Ainsi, si l’événement qui vient remettre en cause les conditions d’exécution du contrat est imprévisible (1), indépendant de la volonté des cocontractants de l’administration (2), aboutit à un véritable bouleversement de l’économie du contrat (3), et présente un caractère temporaire (4), le cocontractant n’ayant par ailleurs pas cessé d’exécuter ses obligations (5), alors il est loisible à ce dernier d’invoquer l’imprévision.
Si les cinq conditions précitées sont retrouvées dans les modalités d’exécution du contrat de délégation de service public, au cours des mois de mars avril et mai 2020, plus particulièrement du 12 mars au 11 mai, et depuis le 29 octobre 2020, alors elles ouvrent droit au délégataire au versement d’une indemnité.
Sur l’imprévisibilité de l’événement.
La crise sanitaire, au moment de la conclusion des contrats de concession, ne présentait aucun caractère prévisible.
En effet, si l’événement présente un caractère prévisible, la théorie de l’imprévision ne joue pas. [3]
L’événement est indépendant de la volonté des parties.
La fermeture des sites touristiques du 12 mars au 11 mai 2020, puis à partir du 29 octobre 2020, décidée par le gouvernement en raison de la crise sanitaire constitue un événement totalement indépendant de la volonté des parties contractantes
L’événement aboutit à un bouleversement majeur de l’économie générale du contrat.
Le compte prévisionnel d’exploitation, fondement de l’équilibre financier des contrats prévoit les évolutions du chiffre d’affaires et du résultat de l’exploitation.
Il anticipe également un nombre de visiteurs.
L’économie générale de ces contrats est fondée sur les recettes prévisionnelles tirées de l’exploitation des sites, lesquelles recettes sont réputées permettre au délégataire d’assurer un équilibre économique.

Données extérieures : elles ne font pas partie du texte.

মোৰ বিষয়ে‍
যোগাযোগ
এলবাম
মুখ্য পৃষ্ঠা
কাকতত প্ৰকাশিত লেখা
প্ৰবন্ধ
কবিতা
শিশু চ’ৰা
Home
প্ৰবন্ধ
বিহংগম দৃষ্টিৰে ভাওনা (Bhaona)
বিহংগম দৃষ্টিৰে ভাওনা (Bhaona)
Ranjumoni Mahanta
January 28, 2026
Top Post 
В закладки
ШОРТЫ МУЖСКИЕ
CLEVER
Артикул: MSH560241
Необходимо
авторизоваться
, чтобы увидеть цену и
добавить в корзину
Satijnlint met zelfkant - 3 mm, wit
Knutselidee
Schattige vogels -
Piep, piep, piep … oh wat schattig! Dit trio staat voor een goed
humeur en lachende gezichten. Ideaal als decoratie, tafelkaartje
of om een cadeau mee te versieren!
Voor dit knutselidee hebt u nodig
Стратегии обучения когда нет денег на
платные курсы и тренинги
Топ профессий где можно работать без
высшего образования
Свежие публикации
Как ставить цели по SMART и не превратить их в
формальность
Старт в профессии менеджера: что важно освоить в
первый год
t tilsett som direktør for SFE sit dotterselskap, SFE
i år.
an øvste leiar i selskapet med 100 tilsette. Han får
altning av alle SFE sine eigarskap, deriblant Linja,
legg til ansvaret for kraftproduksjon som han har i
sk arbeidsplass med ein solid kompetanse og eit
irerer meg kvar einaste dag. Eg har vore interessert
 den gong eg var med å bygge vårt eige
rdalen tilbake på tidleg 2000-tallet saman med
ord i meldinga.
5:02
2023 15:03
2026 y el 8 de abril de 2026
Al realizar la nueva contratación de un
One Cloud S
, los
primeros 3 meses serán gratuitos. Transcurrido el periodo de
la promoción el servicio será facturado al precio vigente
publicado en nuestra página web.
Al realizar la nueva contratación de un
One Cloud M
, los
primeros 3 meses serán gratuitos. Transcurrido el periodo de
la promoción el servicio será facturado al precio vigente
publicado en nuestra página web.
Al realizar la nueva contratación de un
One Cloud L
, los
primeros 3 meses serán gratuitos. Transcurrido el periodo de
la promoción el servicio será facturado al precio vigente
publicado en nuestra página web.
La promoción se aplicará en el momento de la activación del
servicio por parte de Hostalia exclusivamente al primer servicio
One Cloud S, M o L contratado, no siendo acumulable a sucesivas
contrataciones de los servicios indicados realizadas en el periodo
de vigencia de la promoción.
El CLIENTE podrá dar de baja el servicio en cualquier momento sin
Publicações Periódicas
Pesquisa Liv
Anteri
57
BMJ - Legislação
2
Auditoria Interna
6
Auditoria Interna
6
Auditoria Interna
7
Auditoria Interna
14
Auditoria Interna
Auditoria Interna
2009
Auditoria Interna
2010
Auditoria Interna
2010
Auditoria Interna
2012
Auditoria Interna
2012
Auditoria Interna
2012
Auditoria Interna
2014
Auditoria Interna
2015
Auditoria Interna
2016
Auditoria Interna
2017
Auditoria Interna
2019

Encore faut-il qu’il y ait des recettes…
Dès lors que les recettes ne permettent absolument pas de couvrir les charges d’exploitation, le déséquilibre financier semble évident
L’événement entraîne un bouleversement temporaire de l’économie du contrat.
Le bouleversement de l’économie du contrat est lié à la décision de fermeture administrative des sites, laquelle fermeture n’a pas présenté de caractère définitif.
Le cocontractant n’a pas cessé d’exécuter ses obligations.
Au titre des conventions, le délégataire assure la continuité du service public dont il a la charge
Si tel est bien le cas, alors en effet le délégataire a la possibilité d’invoquer l’imprévision, et d’en tirer argument pour obtenir une indemnisation.
Pour ses redevances domaniales, l’État a consenti par l’article 6 7° de l’ordonnance numéro 2020 – 319 du 25 mars 2020 la suspension du paiement des redevances dues pour l’occupation ou l’utilisation du domaine public consentie par contrats en cours ou conclus durant la période du 12 mars au 23 juillet 2020 inclus, dès lors que les conditions d’exploitation sont dégradées dans des proportions manifestement excessives au regard de la situation financière de l’exploitant.
Les collectivités délégantes et les délégataires, au regard des circonstances imprévisibles qui sont venues bouleverser l’économie générale des contrats, vont devoir s’accorder sur les réclamations présentées, les redevances domaniales pouvant à cet égard constituer une bonne variable d’ajustement.